If you think the picture is overdrawn, I pray you to remember that I did not draw it. It is a published, and, I think, a man's sketch of manhood. I only take it as I find it. I do not myself think that materialism has attained quite that degree of repulsiveness, but it is too near it. Eating is not perpetrated, but the appetite is pampered. If a man is able to hire a cook, very well. Cooking is the cook's profession; she ought to attain skill, and her employer has a right to require it, and as great a variety and profusion of dishes as he can furnish material for. But if he is not able to hire a cook, and must depend entirely upon his wife, the case is different. Cooking is not her profession. It is only one of the duties incident to her station. It is incumbent upon her to spread a plentiful and wholesome table. It is culpable inefficiency to do less than this. It is palpable immorality to do more. No matter how fond of cooking, or how skilful or alert a woman may be, she has only twenty-four hours in her day, and two hands for her work; and one woman who has the sole care of a family cannot, if she has any rational and Christian idea of life, of personal, household, and social duties, have any more time and strength than is sufficient for their simple discharge. Overdoing in one direction must be compensated by underdoing in another. She cannot pamper Peter without pinching Paul. Much that you laud as a virtue I lament as a vice. You revel in the cakes and the pastries and the dainties, and boast the skill of the housewife; and indeed her marvels are featly wrought, sweet to the taste, and to be desired if honestly come by; but if there has been plunder and extortion, if it is a soul that flakes in the pastry, if it is a heart that is embrowned in the gravies; if leisure and freshness and breadth of sympathy and keen enjoyment have been frittered away on the fritters, and simmered away in the sweetmeats, and battered away in the puddings, give me, I pray you, a dinner of herbs. Johnny-cake was royal fare in Walden woods when a king prepared the banquet and presided at the board. Peacocks' tongues are but common meat to peacocks.

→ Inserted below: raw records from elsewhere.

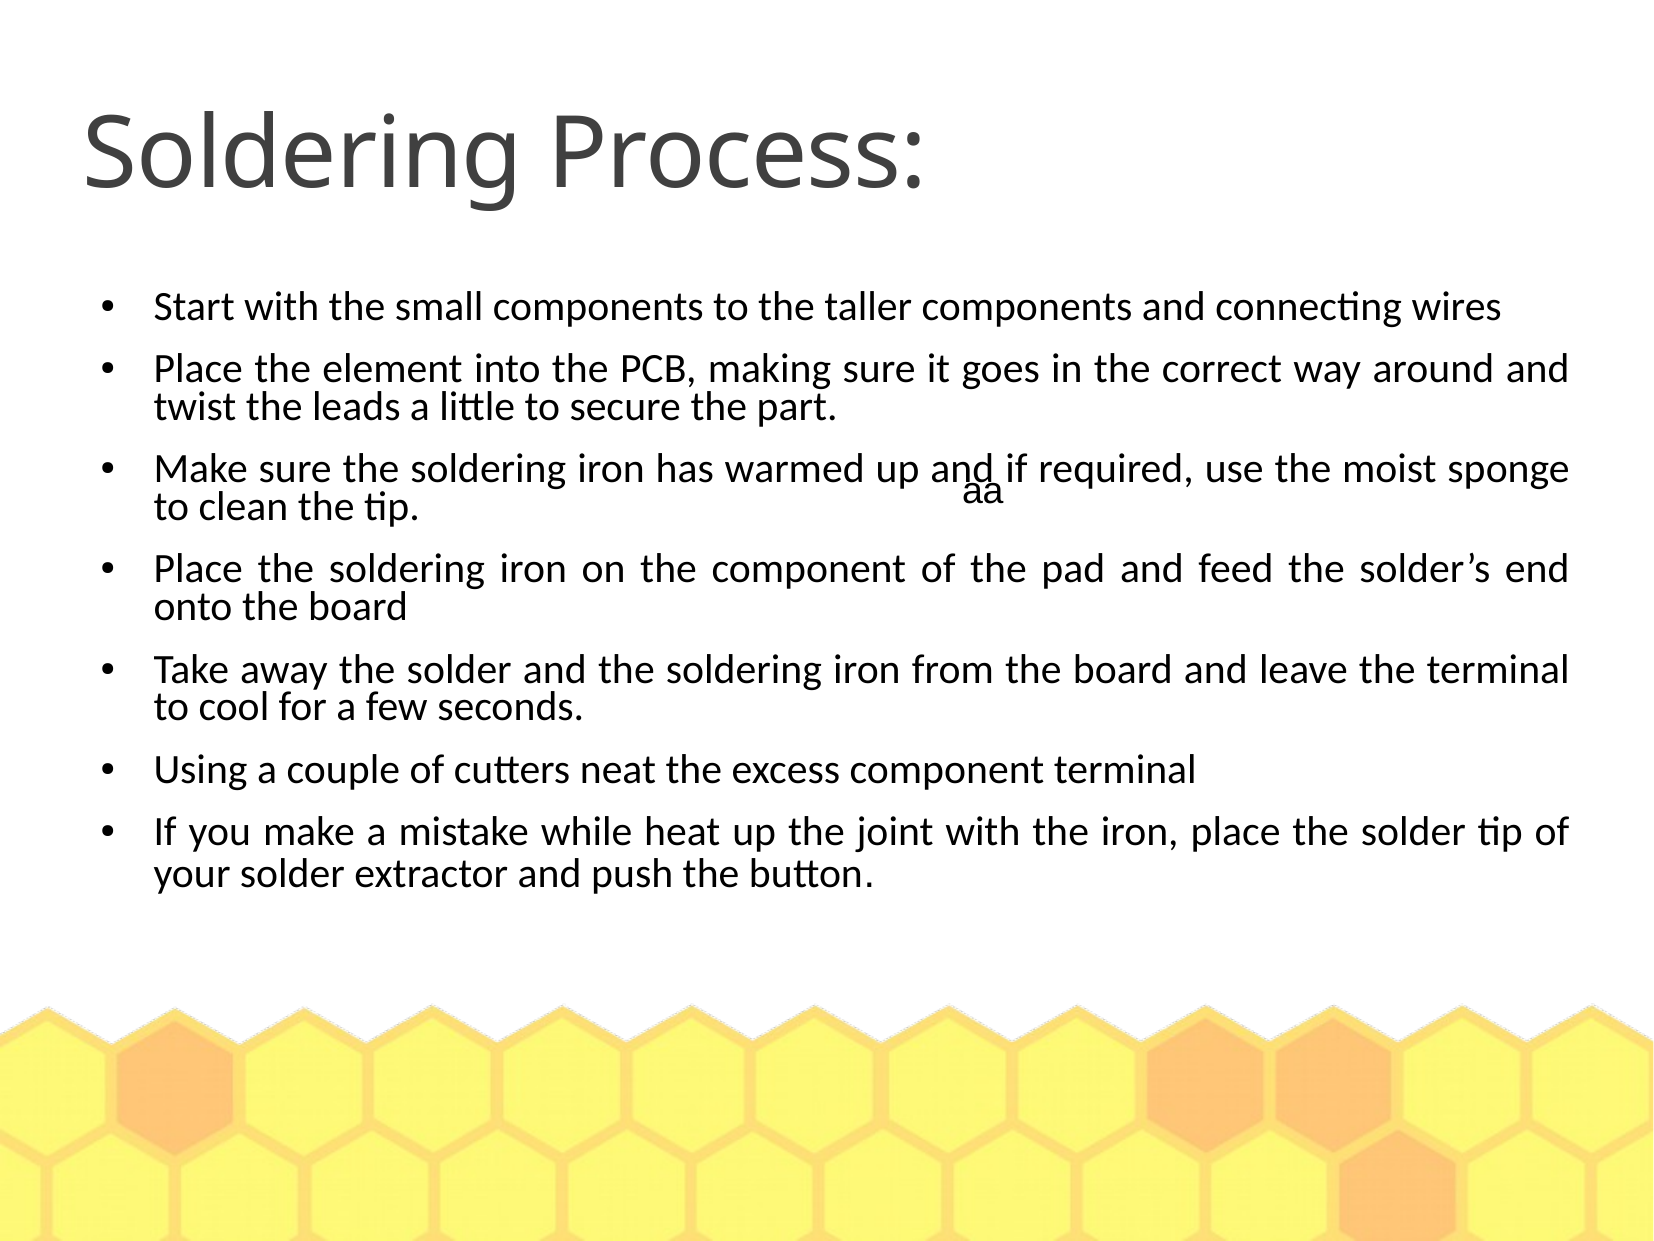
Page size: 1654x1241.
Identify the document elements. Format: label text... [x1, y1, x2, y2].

title Soldering Process: [82, 49, 1571, 257]
list Start with the small components to the taller components and connecting wires Place the element into the PCB, making sure it goes in the correct way around and twist the leads a little to secure the part. Make sure the soldering iron has warmed up and if required, use the moist sponge to clean the tip. Place the soldering iron on the component of the pad and feed the solder’s end onto the board Take away the solder and the soldering iron from the board and leave the terminal to cool for a few seconds. Using a couple of cutters neat the excess component terminal If you make a mistake while heat up the joint with the iron, place the solder tip of your solder extractor and push the button. [82, 290, 1571, 1010]
text_box aa [947, 461, 1019, 519]
picture [0, 1001, 1654, 1241]
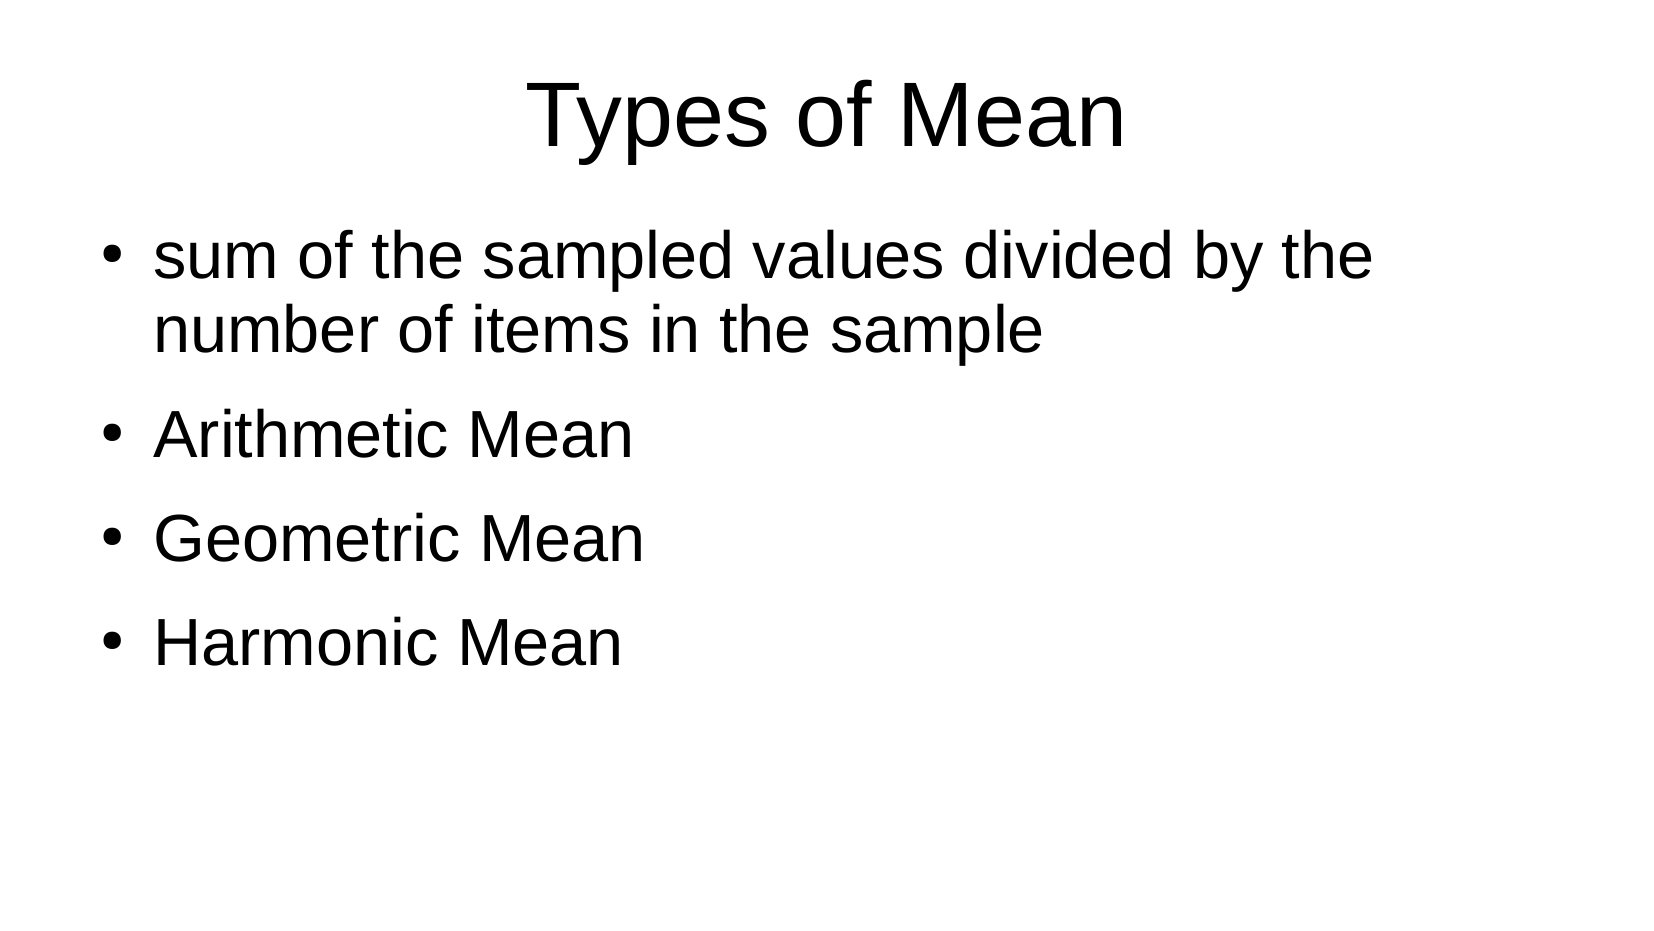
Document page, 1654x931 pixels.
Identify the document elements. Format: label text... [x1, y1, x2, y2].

list sum of the sampled values divided by the number of items in the sample Arithmetic Mean Geometric Mean Harmonic Mean [82, 217, 1571, 758]
title Types of Mean [82, 37, 1571, 193]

The _pate de foie gras_ is a monstrous dish. A goose is kept in some warm, confined place that precludes any extended motion, and fed with fattening food, so that his liver enlarges through disease till it is considered fit to be made into a pie,--a luxury to epicures, but a horror to any healthful person. Just such a goose is many a woman, confined by custom and her consenting will in a warm, narrow kitchen, only instead of her liver it is her life which she herself makes up into pies; but the pastry which you find so delicious seems to me disease.